TASK BRIEF | Search the material below for the string "Purpose" and list each line that holds it.

EXTRACTED ENTRIES |

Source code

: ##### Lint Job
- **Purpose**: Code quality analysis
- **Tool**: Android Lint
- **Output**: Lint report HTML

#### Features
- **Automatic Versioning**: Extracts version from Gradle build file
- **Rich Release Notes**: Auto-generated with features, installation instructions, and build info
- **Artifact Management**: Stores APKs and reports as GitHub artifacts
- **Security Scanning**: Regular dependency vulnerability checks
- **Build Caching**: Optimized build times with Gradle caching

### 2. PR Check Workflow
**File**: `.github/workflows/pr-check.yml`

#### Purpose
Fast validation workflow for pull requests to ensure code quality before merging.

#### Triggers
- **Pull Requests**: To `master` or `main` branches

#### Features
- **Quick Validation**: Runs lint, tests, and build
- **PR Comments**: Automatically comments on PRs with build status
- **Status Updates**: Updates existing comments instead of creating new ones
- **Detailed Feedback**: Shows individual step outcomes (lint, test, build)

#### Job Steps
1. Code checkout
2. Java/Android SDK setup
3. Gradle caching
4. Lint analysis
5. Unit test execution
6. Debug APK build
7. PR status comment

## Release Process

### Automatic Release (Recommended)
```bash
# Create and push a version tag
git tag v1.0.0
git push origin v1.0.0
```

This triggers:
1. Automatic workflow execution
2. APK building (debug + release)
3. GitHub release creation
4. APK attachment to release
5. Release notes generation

TASK SOLUTION |
- **Purpose**: Code quality analysis
#### Purpose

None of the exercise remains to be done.